The game Wednesday evening in Istanbul, Turkey, is already being mentioned in the same breath as words such as “historic”, “immortal”, and “truly classic”, and it will definitely go down in history as all of those things. It was quite truly the most dramatic, unbelievable result in a sporting contest that I have ever witnessed, and I can say this quite categorically despite the fact that I wear my affection for Liverpool clearly on my sleeve.
What was special about the game, and inspiring even, was that in a spiritual sense it was an example of a philosphy quintessential to the life of a truth seeker—“Never give up!”
As Sri Chinmoy put it once, “Not to give up under any circumstances should be the motto of our life: 'I shall try again and again, and I am bound to succeed.' ”
This philosophy applies most to God-Realisation, the ultimate goal in a spiritual seekers' life. Known by a multitude of terms and philosophies, God-Realisation can be described as akin to climbing Mt Everest—a thousand times over. It is an uphill journey for the ultimate reward where giving up simply isn't an option—for who would ever want to descend backwards down a mountain already half-climbed.
Liverpool this week climbed a foot-balling mountain, and they did so against impossible odds. Few would have given them a chance at the start of the competition many months ago, and even fewer gave them a chance half-way through the game, down three goals to nil and outplayed, out-thought and seemingly out of luck.
You would have been insane by any standard to seriously back Liverpool in this situation, yet no-one obviously told the players, who staged a come-back so remarkable it was close to Biblical.
For those not up to date with the result of the game, in brief it went like this: AC Milan, the heavily favoured champion Italian club began by scoring a goal after a single minute, and then two more before the end of the first half, a 3-0 score-line that should have been unassailable.
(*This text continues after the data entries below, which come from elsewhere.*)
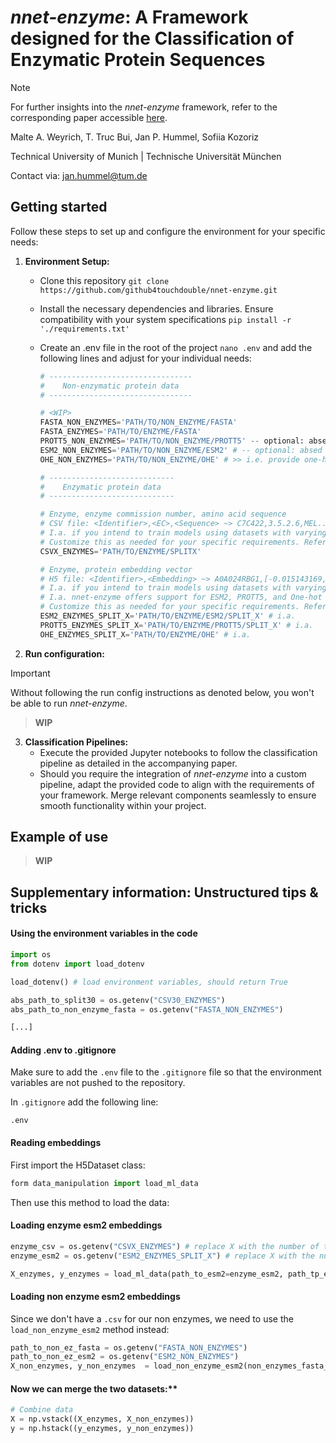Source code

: # *nnet-enzyme*: A Framework designed for the Classification of Enzymatic Protein Sequences
> [!NOTE]
> For further insights into the *nnet-enzyme* framework, refer to the corresponding paper accessible [here](https://github.com/github4touchdouble/nnet-enzyme/blob/malte/Report/main.pdf).

Malte A. Weyrich, T. Truc Bui, Jan P. Hummel, Sofiia Kozoriz 

Technical University of Munich | Technische Universität München

Contact via: [jan.hummel@tum.de](mailto:jan.hummel@tum.de)

## Getting started

Follow these steps to set up and configure the environment for your specific needs:

1. **Environment Setup:**
   - Clone this repository `git clone https://github.com/github4touchdouble/nnet-enzyme.git`
   - Install the necessary dependencies and libraries. Ensure compatibility with your system specifications `pip install -r './requirements.txt'`
   - Create an .env file in the root of the project  `nano .env` and add the following lines and adjust for your individual needs:
     
      ```python
      # --------------------------------
      #    Non-enzymatic protein data 
      # --------------------------------

      # <WIP>
      FASTA_NON_ENZYMES='PATH/TO/NON_ENZYME/FASTA'
      FASTA_ENZYMES='PATH/TO/ENZYME/FASTA'
      PROTT5_NON_ENZYMES='PATH/TO/NON_ENZYME/PROTT5' -- optional: absed on your needs
      ESM2_NON_ENZYMES='PATH/TO/NON_ENZYME/ESM2' # -- optional: absed on your needs
      OHE_NON_ENZYMES='PATH/TO/NON_ENZYME/OHE' # >> i.e. provide one-hot-encoded protein sequences

      # ----------------------------
      #    Enzymatic protein data 
      # ----------------------------

      # Enzyme, enzyme commission number, amino acid sequence
      # CSV file: <Identifier>,<EC>,<Sequence> ~> C7C422,3.5.2.6,MEL...KLR
      # I.a. if you intend to train models using datasets with varying levels of redundancy reduction, replace "X" with the required percentage of similarity for two sequences to be deemed duplicates
      # Customize this as needed for your specific requirements. Refer to the "Run configuration" section for ESSENTIAL considerations before intiating a project
      CSVX_ENZYMES='PATH/TO/ENZYME/SPLITX'

      # Enzyme, protein embedding vector
      # H5 file: <Identifier>,<Embedding> ~> A0A024RBG1,[-0.015143169, 0.035552002, -0.02231326, ...]
      # I.a. if you intend to train models using datasets with varying levels of redundancy reduction, replace "X" with the required percentage of similarity for two sequences to be deemed duplicates
      # I.a. nnet-enzyme offers support for ESM2, PROTT5, and One-hot encoded vectors
      # Customize this as needed for your specific requirements. Refer to the "Run configuration" section for ESSENTIAL considerations before intiating a project
      ESM2_ENZYMES_SPLIT_X='PATH/TO/ENZYME/ESM2/SPLIT_X' # i.a.
      PROTT5_ENZYMES_SPLIT_X='PATH/TO/ENZYME/PROTT5/SPLIT_X' # i.a.     
      OHE_ENZYMES_SPLIT_X='PATH/TO/ENZYME/OHE' # i.a.
      ```

2. **Run configuration:**   
> [!IMPORTANT]
> Without following the run config instructions as denoted below, you won't be able to run *nnet-enzyme*.

   > **WIP**
3. **Classification Pipelines:**
   - Execute the provided Jupyter notebooks to follow the classification pipeline as detailed in the accompanying paper.
   - Should you require the integration of *nnet-enzyme* into a custom pipeline, adapt the provided code to align with the requirements of your framework. Merge relevant components seamlessly to ensure smooth functionality within your project.

## Example of use 
> **WIP**

## Supplementary information: Unstructured tips & tricks 

#### Using the environment variables in the code
```python
import os
from dotenv import load_dotenv

load_dotenv() # load environment variables, should return True

abs_path_to_split30 = os.getenv("CSV30_ENZYMES")
abs_path_to_non_enzyme_fasta = os.getenv("FASTA_NON_ENZYMES")

[...]
```

#### Adding .env to .gitignore

Make sure to add the `.env` file to the `.gitignore` file so that the environment variables are not pushed to the repository.

In `.gitignore` add the following line:
```
.env
```

#### Reading embeddings

First import the H5Dataset class:

```python
form data_manipulation import load_ml_data
```
Then use this method to load the data:
#### Loading enzyme esm2 embeddings
```python
enzyme_csv = os.getenv("CSVX_ENZYMES") # replace X with the number of the split you want to use
enzyme_esm2 = os.getenv("ESM2_ENZYMES_SPLIT_X") # replace X with the number of the split you want to use

X_enzymes, y_enzymes = load_ml_data(path_to_esm2=enzyme_esm2, path_tp_enzyme_csv=enzyme_csv)
```
#### Loading non enzyme esm2 embeddings
Since we don't have a `.csv` for our non enzymes, we need to use the `load_non_enzyme_esm2` method instead:
```python
path_to_non_ez_fasta = os.getenv("FASTA_NON_ENZYMES")
path_to_non_ez_esm2 = os.getenv("ESM2_NON_ENZYMES")
X_non_enzymes, y_non_enzymes  = load_non_enzyme_esm2(non_enzymes_fasta_path = path_to_non_ez_fasta, non_enzymes_esm2_path=path_to_non_ez_esm2)
```
#### Now we can merge the two datasets:**
```python
# Combine data
X = np.vstack((X_enzymes, X_non_enzymes))
y = np.hstack((y_enzymes, y_non_enzymes))
```
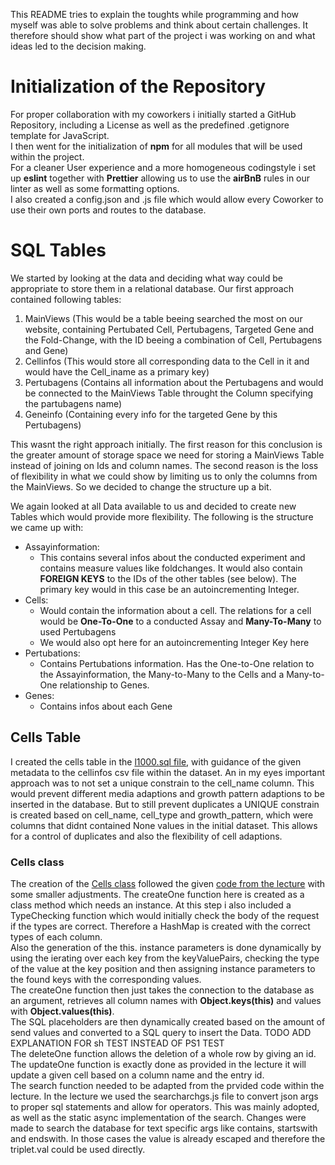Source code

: This README tries to explain the toughts while programming and how myself was able to solve problems and think about certain challenges. It therefore should show what part of the project i was working on and what ideas led to the decision making.

# Initialization of the Repository

For proper collaboration with my coworkers i initially started a GitHub Repository, including a License as well as the predefined .getignore template for JavaScript.  
I then went for the initialization of **npm** for all modules that will be used within the project.  
For a cleaner User experience and a more homogeneous codingstyle i set up **eslint** together with **Prettier** allowing us to use the **airBnB** rules in our linter as well as some formatting options.  
I also created a config.json and .js file which would allow every Coworker to use their own ports and routes to the database.

# SQL Tables

We started by looking at the data and deciding what way could be appropriate to store them in a relational database. Our first approach contained following tables:

1. MainViews (This would be a table beeing searched the most on our website, containing Pertubated Cell, Pertubagens, Targeted Gene and the Fold-Change, with the ID beeing a combination of Cell, Pertubagens and Gene)
2. Cellinfos (This would store all corresponding data to the Cell in it and would have the Cell_iname as a primary key)
3. Pertubagens (Contains all information about the Pertubagens and would be connected to the MainViews Table throught the Column specifying the partubagens name)
4. Geneinfo (Containing every info for the targeted Gene by this Pertubagens)

This wasnt the right approach initially. The first reason for this conclusion is the greater amount of storage space we need for storing a MainViews Table instead of joining on Ids and column names. The second reason is the loss of flexibility in what we could show by limiting us to only the columns from the MainViews. So we decided to change the structure up a bit.

We again looked at all Data available to us and decided to create new Tables which would provide more flexibility. The following is the structure we came up with:

- Assayinformation:
  - This contains several infos about the conducted experiment and contains measure values like foldchanges. It would also contain **FOREIGN KEYS** to the IDs of the other tables (see below). The primary key would in this case be an autoincrementing Integer.
- Cells:
  - Would contain the information about a cell. The relations for a cell would be **One-To-One** to a conducted Assay and **Many-To-Many** to used Pertubagens
  - We would also opt here for an autoincrementing Integer Key here
- Pertubations:
  - Contains Pertubations information. Has the One-to-One relation to the Assayinformation, the Many-to-Many to the Cells and a Many-to-One relationship to Genes.
- Genes:
  - Contains infos about each Gene

## Cells Table

I created the cells table in the [l1000.sql file](l1000.sql), with guidance of the given metadata to the cellinfos csv file within the dataset. An in my eyes important approach was to not set a unique constrain to the cell_name column. This would prevent different media adaptions and growth pattern adaptions to be inserted in the database. But to still prevent duplicates a UNIQUE constrain is created based on cell_name, cell_type and growth_pattern, which were columns that didnt contained None values in the initial dataset. This allows for a control of duplicates and also the flexibility of cell adaptions.

### Cells class

The creation of the [Cells class](cells.js) followed the given [code from the lecture](https://github.com/asishallab-group/SDAM_06_and_07_Data_Model_and_Server_Programming/blob/main/city.js) with some smaller adjustments. The createOne function here is created as a class method which needs an instance. At this step i also included a TypeChecking function which would initially check the body of the request if the types are correct. Therefore a HashMap is created with the correct types of each column.  
Also the generation of the this. instance parameters is done dynamically by using the ierating over each key from the keyValuePairs, checking the type of the value at the key position and then assigning instance parameters to the found keys with the corresponding values.  
The createOne function then just takes the connection to the database as an argument, retrieves all column names with **Object.keys(this)** and values with **Object.values(this)**.  
The SQL placeholders are then dynamically created based on the amount of send values and converted to a SQL query to insert the Data.
TODO ADD EXPLANATION FOR sh TEST INSTEAD OF PS1 TEST  
The deleteOne function allows the deletion of a whole row by giving an id.  
The updateOne function is exactly done as provided in the lecture it will update a given cell based on a column name and the entry id.  
The search function needed to be adapted from the prvided code within the lecture. In the lecture we used the searcharchgs.js file to convert json args to proper sql statements and allow for operators. This was mainly adopted, as well as the static async implementation of the search. Changes were made to search the database for text specific args like contains, startswith and endswith. In those cases the value is already escaped and therefore the triplet.val could be used directly.

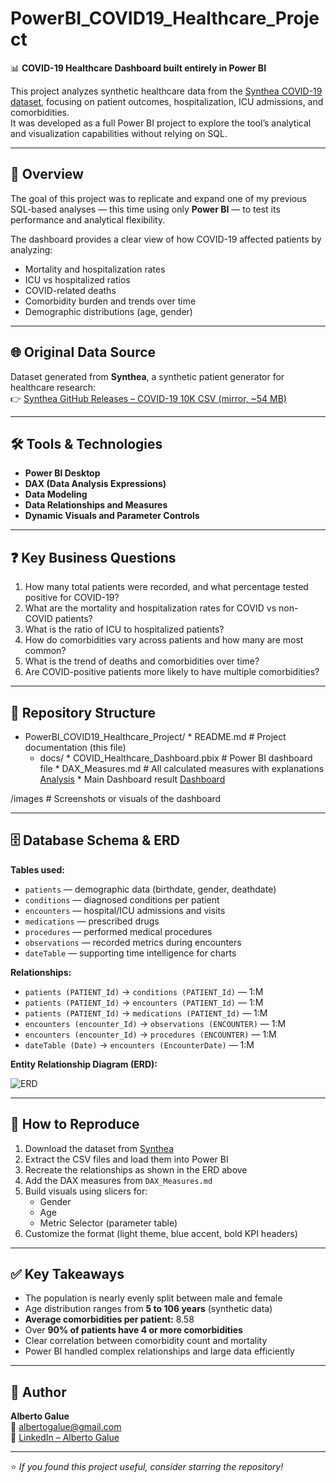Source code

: # PowerBI_COVID19_Healthcare_Project

📊 **COVID-19 Healthcare Dashboard built entirely in Power BI**

This project analyzes synthetic healthcare data from the [Synthea COVID-19 dataset](https://synthea.mitre.org/downloads), focusing on patient outcomes, hospitalization, ICU admissions, and comorbidities.  
It was developed as a full Power BI project to explore the tool’s analytical and visualization capabilities without relying on SQL.

---

## 📌 Overview
The goal of this project was to replicate and expand one of my previous SQL-based analyses — this time using only **Power BI** — to test its performance and analytical flexibility.  

The dashboard provides a clear view of how COVID-19 affected patients by analyzing:
- Mortality and hospitalization rates  
- ICU vs hospitalized ratios  
- COVID-related deaths  
- Comorbidity burden and trends over time  
- Demographic distributions (age, gender)

---

## 🌐 Original Data Source
Dataset generated from **Synthea**, a synthetic patient generator for healthcare research:  
👉 [Synthea GitHub Releases – COVID-19 10K CSV (mirror, ~54 MB)](https://synthea.mitre.org/downloads)

---

## 🛠️ Tools & Technologies
- **Power BI Desktop**
- **DAX (Data Analysis Expressions)**
- **Data Modeling**
- **Data Relationships and Measures**
- **Dynamic Visuals and Parameter Controls**

---

## ❓ Key Business Questions
1. How many total patients were recorded, and what percentage tested positive for COVID-19?  
2. What are the mortality and hospitalization rates for COVID vs non-COVID patients?  
3. What is the ratio of ICU to hospitalized patients?  
4. How do comorbidities vary across patients and how many are most common?  
5. What is the trend of deaths and comorbidities over time?  
6. Are COVID-positive patients more likely to have multiple comorbidities?

---

## 📂 Repository Structure
* PowerBI_COVID19_Healthcare_Project/
      * README.md # Project documentation (this file)
  * docs/
         * COVID_Healthcare_Dashboard.pbix # Power BI dashboard file
         * DAX_Measures.md # All calculated measures with explanations [Analysis](docs/DAX_Measures.md)
         * Main Dashboard result [Dashboard](docs/main_dashboard.png)
      
 /images # Screenshots or visuals of the dashboard


---

## 🗄 Database Schema & ERD
**Tables used:**
- `patients` — demographic data (birthdate, gender, deathdate)
- `conditions` — diagnosed conditions per patient
- `encounters` — hospital/ICU admissions and visits
- `medications` — prescribed drugs
- `procedures` — performed medical procedures
- `observations` — recorded metrics during encounters
- `dateTable` — supporting time intelligence for charts

**Relationships:**
- `patients (PATIENT_Id)` → `conditions (PATIENT_Id)` — 1:M  
- `patients (PATIENT_Id)` → `encounters (PATIENT_Id)` — 1:M  
- `patients (PATIENT_Id)` → `medications (PATIENT_Id)` — 1:M  
- `encounters (encounter_Id)` → `observations (ENCOUNTER)` — 1:M  
- `encounters (encounter_Id)` → `procedures (ENCOUNTER)` — 1:M  
- `dateTable (Date)` → `encounters (EncounterDate)` — 1:M

**Entity Relationship Diagram (ERD):**

![ERD](docs/ERD.png)

---

## 🔄 How to Reproduce
1. Download the dataset from [Synthea](https://synthea.mitre.org/downloads)  
2. Extract the CSV files and load them into Power BI  
3. Recreate the relationships as shown in the ERD above  
4. Add the DAX measures from `DAX_Measures.md`  
5. Build visuals using slicers for:
   - Gender  
   - Age  
   - Metric Selector (parameter table)
6. Customize the format (light theme, blue accent, bold KPI headers)

---

## ✅ Key Takeaways
- The population is nearly evenly split between male and female  
- Age distribution ranges from **5 to 106 years** (synthetic data)  
- **Average comorbidities per patient:** 8.58  
- Over **90% of patients have 4 or more comorbidities**  
- Clear correlation between comorbidity count and mortality  
- Power BI handled complex relationships and large data efficiently  

---

## 👤 Author
**Alberto Galue**  
📧 [albertogalue@gmail.com](mailto:albertogalue@gmail.com)  
🔗 [LinkedIn – Alberto Galue](https://www.linkedin.com/in/alberto-galue-u)

---

⭐ *If you found this project useful, consider starring the repository!*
At that point history said they couldn't be beaten, for no team has ever won a Champions League final from a 3-0 deficit.
Yet Liverpool did, turning the three goal deficit into three-all in six breath-taking minutes, a transformation described by some as a “formality warped into an epic”, and a change in fortune which fatally disheartened a supremely confident opposition, stumbling to defeat 4-3 at the end of the extra-time penalty shoot-out.
The game has caught the imagination of the entire European media, and probably the worlds', with many calling this the 50th staging of the event “the greatest ever UEFA Champions League final”. Not to mention the estimated three billion in 200 countries who watched it live.
Such was the improbability of the so-called “Miracle of Instanbul” that Liverpool mid-fielder Luis García even claimed divine inspiration for their success, expounding before the game “Somebody up there wants Liverpool to win the competition this year. That is why we have to win in Istanbul.”
In a spiritual sense it was akin to the victory of faith over doubt which each seeker achieves every single day of their journey. With no reason in sight to explain their belief, with no hard evidence at hand to back them up, to justify themselves to others or even themselves, they set their sights upon a goal far beyond their vision and resolutely continue.
I saw Liverpool's victory as also a victory of the heart over the mind. With neither the technical excellence or skillful brilliance of their opposition, with players almost to a man inferior, they proved that they did possess one advantage, namely heart. They simply wanted the victory more than their opposition—to a team without accomplishment and plaudits it seemed to mean far more. Like the striving of a God-seeker's inner cry, their hunger for victory saw them play with a spirit and determination which at final reckoning proved more valuable than all the skill and mental brilliance of their opposition.
There is a saying in sport which applies particularly in this case—that a champion team will always beat a team of champions. No matter the excellence of the individuals involved, their particular capacities and their achievements, it is the collective qualities of togetherness, striving and spirit that are judged to be most important to success, qualities which are on final analysis sporting synonyms for the spiritual qualities of oneness and aspiration.